For more information, please send an email to: repertoires.revisited@gmail.com
Please register before 15 May 2020 by sending an email to bureau@onderzoekschoolpolitiekegeschiedenis.nl
All the best,
The organizing committee. Jasper Bongers, Martin Schoups, Dirk Jan Wolffram
Time table:
10.00-10.15 Welcome and introduction
10.15-11.15 Katrina Navickas, Revisiting the Politics of Contention and Charles Tilly’s methodologies in a Digital Humanities Age
11.15-11.30 Coffee break 1
11.30-12.00 Antoine Renglet, Popular Violence toward Police Officers in Belgian Cities, 1789-1814
12.00-12.30 Martin Schoups, Taking the streets: repertoires of the crowd in urban space, Antwerp, 1884-1936.
12.30-13.15 Lunch break
13.15-14.15 Maartje Janse, Expanding the repertoire: A transnational perspective
14.15-14.30 Coffee break 2
14.30-15.00 Adriejan van Veen, Repertoires of depoliticization, 1800-1850.
15.00-15.30 Jasper Bongers, Repertoires of institutional work, Utrecht, 1850-1900
15.30-15.45 Coffee break 3
15.45-17.00 Round Table, Rethinking repertoires: how ordinary people conducted politics in the nineteenth century
17.00-18.00 Drinks
Organizers and speakers
Jasper Bongers is a PhD candidate at the Open University. His research concerns the ways in which citizens have attempted to (co-)shape institutions of public health in the city of Utrecht, 1850-200.

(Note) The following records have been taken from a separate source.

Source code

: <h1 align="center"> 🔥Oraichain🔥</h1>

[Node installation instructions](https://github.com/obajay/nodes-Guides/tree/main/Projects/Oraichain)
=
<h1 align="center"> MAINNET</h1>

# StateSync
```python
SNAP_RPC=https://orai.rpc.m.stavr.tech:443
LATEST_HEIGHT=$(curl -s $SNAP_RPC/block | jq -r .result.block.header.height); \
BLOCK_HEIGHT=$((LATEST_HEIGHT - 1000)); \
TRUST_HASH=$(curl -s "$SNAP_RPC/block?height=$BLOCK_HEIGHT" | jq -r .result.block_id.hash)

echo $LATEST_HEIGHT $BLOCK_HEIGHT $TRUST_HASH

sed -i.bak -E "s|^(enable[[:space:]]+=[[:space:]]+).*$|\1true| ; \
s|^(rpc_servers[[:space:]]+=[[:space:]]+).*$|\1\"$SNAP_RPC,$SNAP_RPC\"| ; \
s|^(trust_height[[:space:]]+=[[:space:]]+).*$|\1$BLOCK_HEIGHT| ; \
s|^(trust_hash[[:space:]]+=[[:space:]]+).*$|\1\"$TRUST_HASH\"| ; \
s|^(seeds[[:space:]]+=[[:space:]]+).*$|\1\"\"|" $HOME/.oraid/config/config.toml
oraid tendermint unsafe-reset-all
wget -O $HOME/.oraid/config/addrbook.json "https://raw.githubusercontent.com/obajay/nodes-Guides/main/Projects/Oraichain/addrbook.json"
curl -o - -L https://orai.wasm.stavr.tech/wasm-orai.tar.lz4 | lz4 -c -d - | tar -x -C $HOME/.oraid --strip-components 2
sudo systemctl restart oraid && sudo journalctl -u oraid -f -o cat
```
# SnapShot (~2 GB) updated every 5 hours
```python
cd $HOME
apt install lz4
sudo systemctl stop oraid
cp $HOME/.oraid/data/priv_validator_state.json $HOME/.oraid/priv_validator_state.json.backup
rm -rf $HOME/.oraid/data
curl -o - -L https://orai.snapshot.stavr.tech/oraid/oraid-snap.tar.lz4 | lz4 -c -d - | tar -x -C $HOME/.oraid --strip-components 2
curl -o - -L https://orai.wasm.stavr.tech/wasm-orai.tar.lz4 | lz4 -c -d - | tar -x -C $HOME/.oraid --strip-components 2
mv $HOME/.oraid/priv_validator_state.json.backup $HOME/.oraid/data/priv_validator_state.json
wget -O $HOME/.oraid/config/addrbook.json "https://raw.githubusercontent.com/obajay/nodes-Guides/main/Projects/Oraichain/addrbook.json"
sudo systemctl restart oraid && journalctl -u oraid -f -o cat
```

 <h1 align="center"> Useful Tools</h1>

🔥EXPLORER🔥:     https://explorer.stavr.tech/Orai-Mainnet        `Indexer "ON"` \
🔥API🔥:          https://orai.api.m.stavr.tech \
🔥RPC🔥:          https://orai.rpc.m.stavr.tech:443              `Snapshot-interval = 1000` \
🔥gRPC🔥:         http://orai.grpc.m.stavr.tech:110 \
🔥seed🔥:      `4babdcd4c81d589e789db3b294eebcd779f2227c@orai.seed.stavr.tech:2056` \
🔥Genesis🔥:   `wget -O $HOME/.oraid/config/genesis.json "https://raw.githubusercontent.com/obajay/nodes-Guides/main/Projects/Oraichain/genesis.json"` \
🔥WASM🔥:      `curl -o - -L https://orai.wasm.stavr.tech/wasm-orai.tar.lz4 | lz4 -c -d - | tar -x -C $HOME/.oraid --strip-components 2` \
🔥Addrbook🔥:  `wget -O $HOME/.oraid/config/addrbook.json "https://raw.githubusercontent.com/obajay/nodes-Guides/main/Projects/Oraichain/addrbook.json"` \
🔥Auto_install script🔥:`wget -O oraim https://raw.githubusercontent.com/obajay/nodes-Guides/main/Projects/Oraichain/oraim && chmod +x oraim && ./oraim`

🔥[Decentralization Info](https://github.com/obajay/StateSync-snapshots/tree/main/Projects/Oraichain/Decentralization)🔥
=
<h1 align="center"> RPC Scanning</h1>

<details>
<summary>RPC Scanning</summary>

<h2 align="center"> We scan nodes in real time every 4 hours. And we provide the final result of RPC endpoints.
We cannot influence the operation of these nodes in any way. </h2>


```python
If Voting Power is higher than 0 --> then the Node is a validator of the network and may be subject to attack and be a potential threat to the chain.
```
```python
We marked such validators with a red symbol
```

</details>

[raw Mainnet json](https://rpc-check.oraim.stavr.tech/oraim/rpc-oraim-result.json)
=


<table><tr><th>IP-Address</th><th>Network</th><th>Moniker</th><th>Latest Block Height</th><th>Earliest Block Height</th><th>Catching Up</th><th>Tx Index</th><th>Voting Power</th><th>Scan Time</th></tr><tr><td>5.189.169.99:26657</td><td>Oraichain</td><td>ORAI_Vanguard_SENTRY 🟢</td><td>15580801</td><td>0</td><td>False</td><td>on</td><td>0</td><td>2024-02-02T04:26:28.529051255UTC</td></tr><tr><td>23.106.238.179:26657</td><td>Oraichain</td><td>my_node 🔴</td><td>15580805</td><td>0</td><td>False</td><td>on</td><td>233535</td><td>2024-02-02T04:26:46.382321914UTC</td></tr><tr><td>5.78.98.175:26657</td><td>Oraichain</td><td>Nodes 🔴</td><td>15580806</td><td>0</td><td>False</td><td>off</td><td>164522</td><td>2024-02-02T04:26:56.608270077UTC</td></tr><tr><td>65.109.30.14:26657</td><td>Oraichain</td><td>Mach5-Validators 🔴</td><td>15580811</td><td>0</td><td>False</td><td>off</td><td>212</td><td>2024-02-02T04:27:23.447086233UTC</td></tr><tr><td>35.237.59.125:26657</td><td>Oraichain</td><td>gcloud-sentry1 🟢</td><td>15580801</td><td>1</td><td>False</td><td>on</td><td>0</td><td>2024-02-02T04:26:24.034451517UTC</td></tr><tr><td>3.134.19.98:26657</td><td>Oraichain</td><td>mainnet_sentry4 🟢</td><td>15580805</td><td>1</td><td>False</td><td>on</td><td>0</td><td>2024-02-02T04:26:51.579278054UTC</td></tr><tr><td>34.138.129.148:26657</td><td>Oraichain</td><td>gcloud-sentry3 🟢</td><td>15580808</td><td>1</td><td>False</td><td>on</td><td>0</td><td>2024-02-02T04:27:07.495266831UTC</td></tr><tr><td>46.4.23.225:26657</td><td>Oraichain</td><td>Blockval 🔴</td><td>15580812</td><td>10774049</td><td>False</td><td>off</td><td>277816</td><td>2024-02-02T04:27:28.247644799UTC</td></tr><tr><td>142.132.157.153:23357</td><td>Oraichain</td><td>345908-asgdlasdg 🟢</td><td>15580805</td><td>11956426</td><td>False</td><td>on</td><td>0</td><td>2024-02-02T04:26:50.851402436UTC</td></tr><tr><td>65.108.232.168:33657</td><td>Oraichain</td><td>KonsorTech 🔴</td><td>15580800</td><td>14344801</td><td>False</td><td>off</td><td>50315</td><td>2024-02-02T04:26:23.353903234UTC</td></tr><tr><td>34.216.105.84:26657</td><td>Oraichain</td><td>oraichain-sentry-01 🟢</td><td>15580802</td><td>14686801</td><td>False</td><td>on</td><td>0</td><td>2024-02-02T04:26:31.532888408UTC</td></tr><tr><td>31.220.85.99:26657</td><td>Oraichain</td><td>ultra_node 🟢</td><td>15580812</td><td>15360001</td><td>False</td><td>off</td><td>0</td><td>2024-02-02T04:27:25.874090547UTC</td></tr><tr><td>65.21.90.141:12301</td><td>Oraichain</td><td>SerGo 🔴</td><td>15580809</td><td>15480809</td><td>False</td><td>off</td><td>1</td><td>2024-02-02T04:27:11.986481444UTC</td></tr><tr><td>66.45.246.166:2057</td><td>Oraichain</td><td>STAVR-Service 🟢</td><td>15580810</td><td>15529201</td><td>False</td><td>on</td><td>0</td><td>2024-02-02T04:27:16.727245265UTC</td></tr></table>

Dr. Maartje Janse is associate professor at Leiden University. She has published on the history of social movements and is currently working on a transnational study of the ‘invention’ of the pressure group in the decades between 1820 and 1840.
Dr. Katrina Navickas is a reader in history at the University of Hertfordsire. She has published on the history of 18th and 19th century protest, among others the monograph Protest and the Politics of Space and Place, 1789-1848, Manchester University Press, 2015.
Dr. Antoine Renglet is a post-doc researcher at Goethe University Frankfurt. He has published on the history of police forces and public order (18th-19th century) and is currently working on the policing of cities in Napoleonic Europe.
Martin Schoups M.A. is a PhD candidate at Ghent University. His project examines how forms street politics changed or persisted in times of political modernization, in the city of Antwerp, ca. 1880-1940.
Dr. Adriejan Van Veen is assistant professor at Radboud University Nijmegen. He has published on the history of political and societal organization and is currently working on the connection between civil society and political culture in Dutch towns between about 1780 and 1860.